# FS: Betta Albimarginata (White Seam wildtype betta)



## shaobo (Apr 21, 2010)

F1 Betta Albimarginata (White Seam wildtype betta) from my WC pair, they are about 1.25" to 1.5" long, should be ready to breed~ $25 each and $40 a pair. I will include a starter culture of Whiteworm to help you with their appetite. 

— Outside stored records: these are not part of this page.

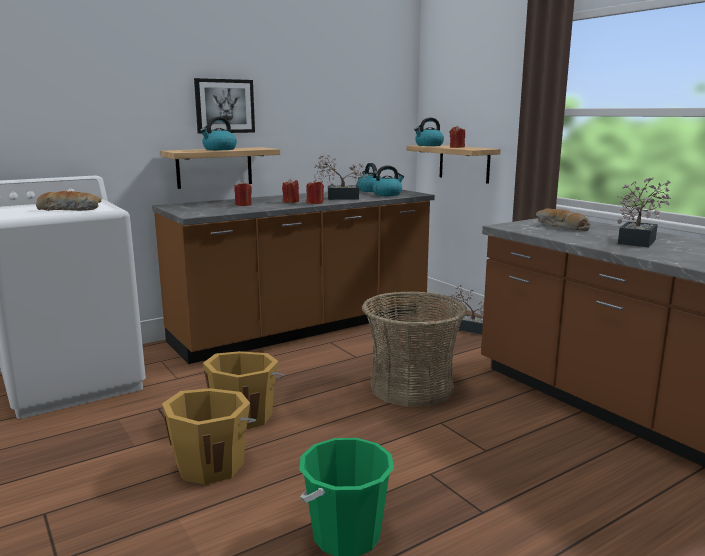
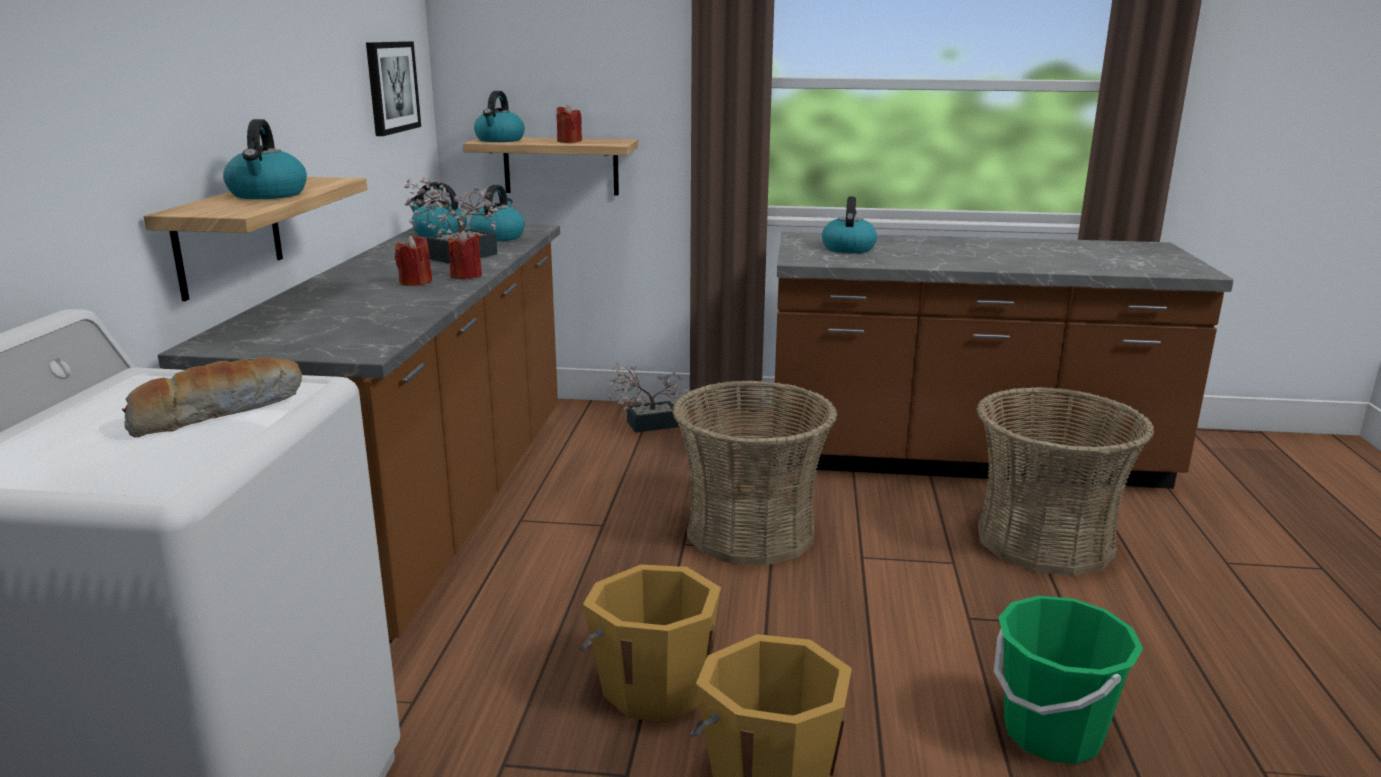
camera: 50 degrees left, 5 degrees up
(224, 106) = (225, 92): picture -> picture (391, 87)
(243, 205) = (360, 307): red candle -> none
(560, 227) = (848, 248): bread -> kettle
(577, 473) = (1044, 541): none -> basket
(638, 240) = (963, 251): potted plant -> none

PM me if you are interested, pick up can be done in Surrey, Richmond. Here are photos taken recently.   









Male~








Another boy~







A 
The one on the top is the female.


----------



## jiang604 (Apr 21, 2010)

incredible looking bettas Ed! now I see why you breed them =P


----------



## Wisperian (Nov 6, 2010)

Aaahhh  I want a pair so bad!!! Do you think you'll still have some after the 16th (when my stupid finals are over)?


----------



## Chappy (Apr 21, 2010)

Stunning fish, Ed. Nice job


----------



## shaobo (Apr 21, 2010)

jiang604 said:


> incredible looking bettas Ed! now I see why you breed them =P





-N/A- said:


> Stunning fish, Ed. Nice job


Thanks Frank and Shelly~  I fell in love when I first stumble on a pair of WC when I was in Asia earlier this year.... MTS will never stop!!



Wisperian said:


> Aaahhh  I want a pair so bad!!! Do you think you'll still have some after the 16th (when my stupid finals are over)?

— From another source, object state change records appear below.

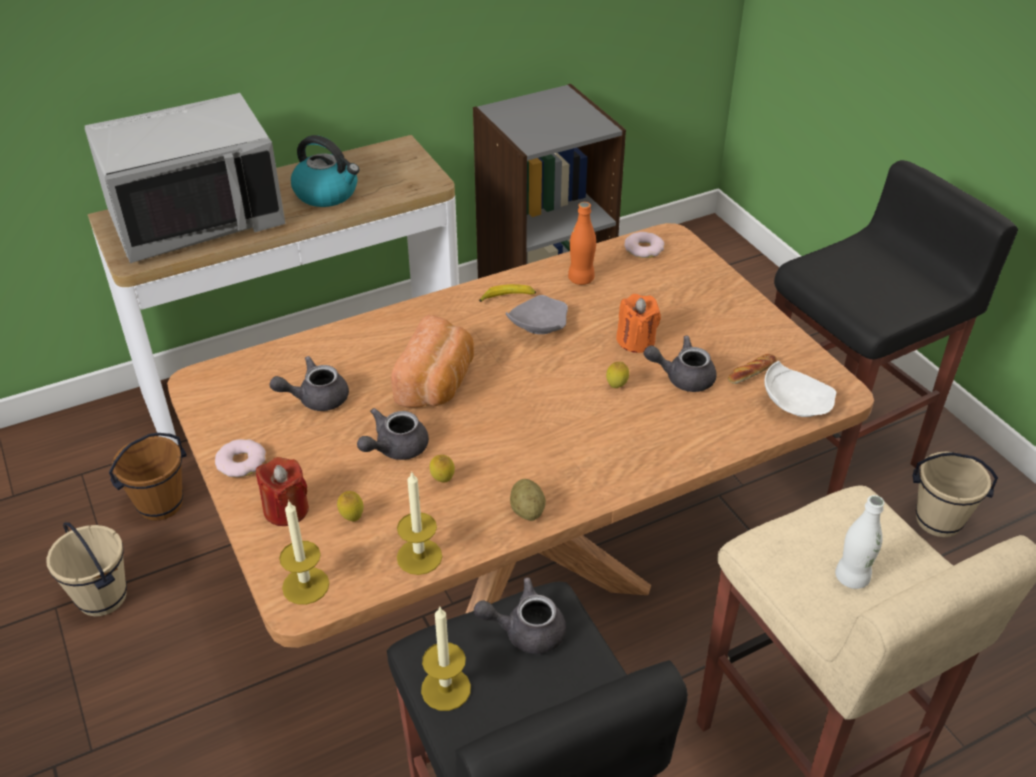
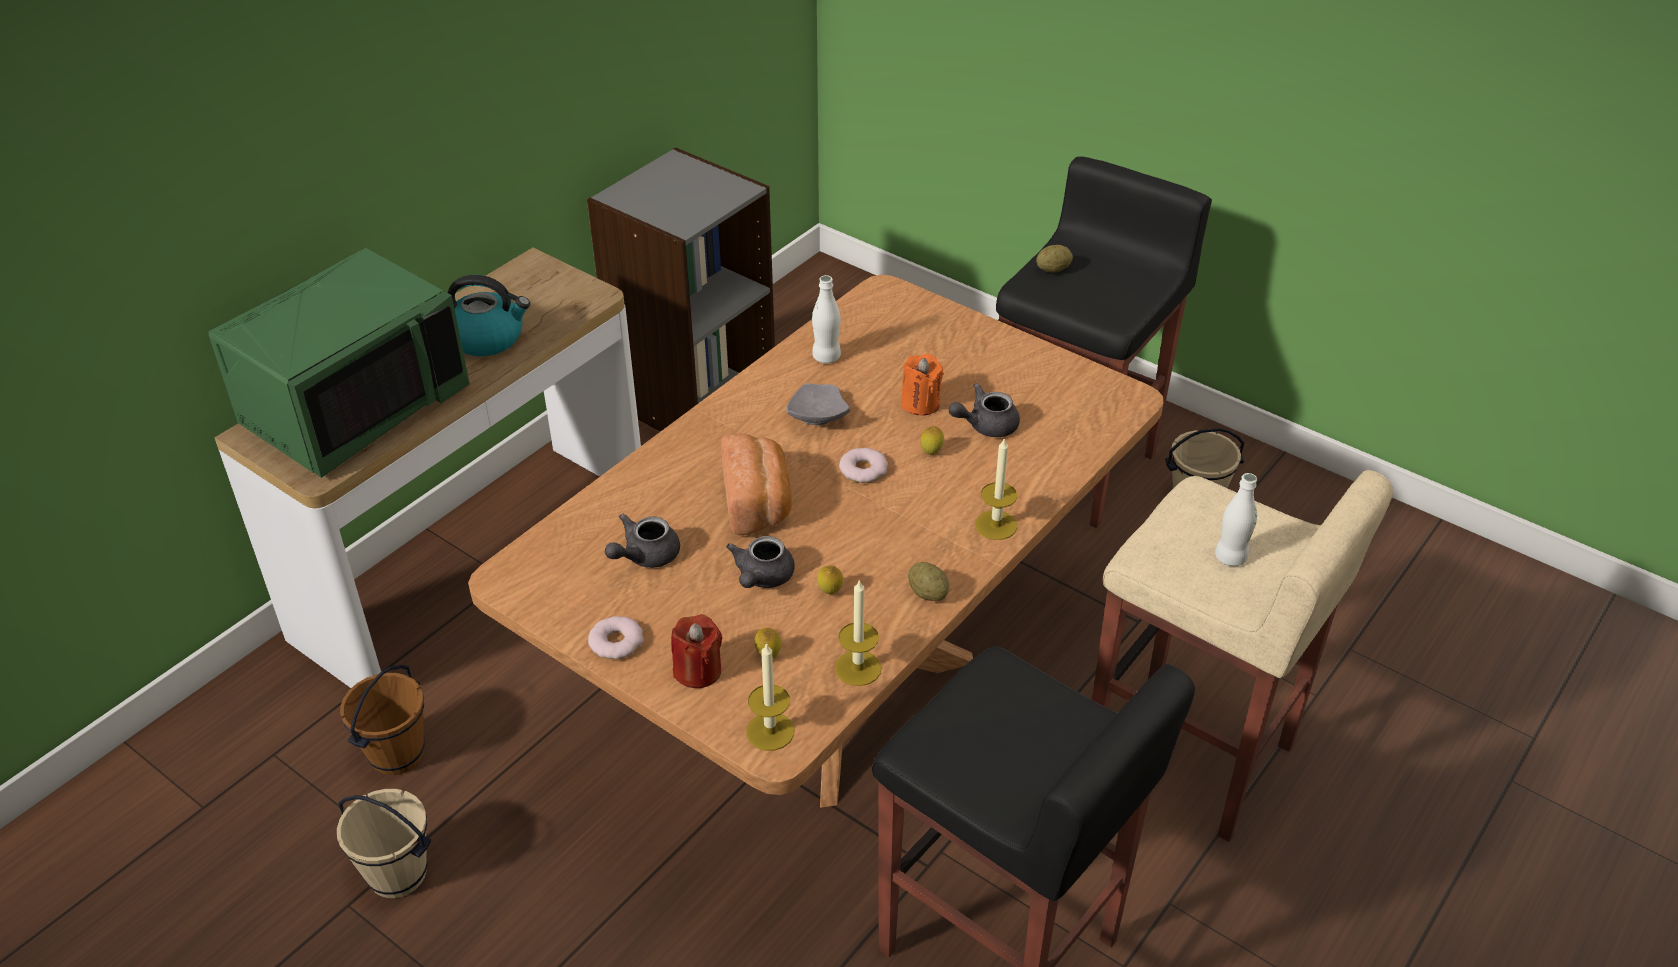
camera: 25 degrees left, 0 degrees up
(196, 218) = (355, 406): grey microwave -> green microwave
(446, 689) = (956, 773): candle -> candle (996, 525)
(507, 297) = (766, 396): banana -> none
(525, 630) = (991, 699): grey teapot -> none
(581, 279) = (826, 357): orange bottle -> white bottle
(644, 249) = (867, 309): donut -> donut (863, 469)
(751, 372) = (1044, 402): bread -> none
(795, 402) = (1098, 418): white plate -> none
(842, 260) = (1053, 270): none -> potato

I have no problem to save you a pair if really want them~ but for now, focus on the stupid finals first!


----------



## shaobo (Apr 21, 2010)

I still have a few pairs that are ready to go to their new home~


----------



## SeaHorse_Fanatic (Apr 22, 2010)

Ed,

You're just a breeding machine my friend. Gorgeous bettas.

Anthony


----------



## rwong2k10 (Dec 27, 2010)

got a pair last week from ed, awesome quality fish!


----------



## shaobo (Apr 21, 2010)

Ended!  Thanks for all the interested!


----------



## neoh (Apr 22, 2010)

beautiful bettas!


----------



## shaobo (Apr 21, 2010)

Bumpity~


----------



## Momobobo (Sep 28, 2010)

Hot dayum...so very tempting.


----------



## bamboo (Apr 28, 2010)

Very nice bettas Ed!!!


----------



## TomC (Apr 21, 2010)

How difficult are these to keep? Do they need live food?


----------



## shaobo (Apr 21, 2010)

Momobobo said:


> Hot dayum...so very tempting.





bamboo said:


> Very nice bettas Ed!!!


Thanks buddies~ 



TomC said:


> How difficult are these to keep? Do they need live food?


Tom, they aren't difficult to keep, I keep a pair in 3 gal nano with sponge filter and small heater without any issue (bi-weekly WC). Trick is to keep a tight lid, as they are exellent leapers!
These F1 will accpet defrost blood worms and brine shrimps without any problem, but they do go nuts for livefood like whiteworms.


----------



## bamboo (Apr 28, 2010)

So cool how you can keep both males and females together!
If I were you guys I'd grab at least 2 pairs =)
I've never seen these in the stores.


----------



## jquach84 (Dec 11, 2011)

Hey do you still have anymore for sale?? Pm me.


----------



## funkycat (Nov 3, 2010)

Can you keep these fish in groups??


----------



## Phillyb (Jan 18, 2011)

Wow Very nice beta fish! wish we see this more often then having people put them for sale in bags or small bowls this definitively is how it's done great job


----------



## shaobo (Apr 21, 2010)

jquach84 said:


> Hey do you still have anymore for sale?? Pm me.


Yes, I still do. 



lexingtonsteel said:


> Can you keep these fish in groups??
> 
> 
> shaobo said:
> ...


Yes, as you can see on the photo I posted, they do great in group.



Phillyb said:


> Wow Very nice beta fish! wish we see this more often then having people put them for sale in bags or small bowls this definitively is how it's done great job


Thanks!  Glad you liked them!!


----------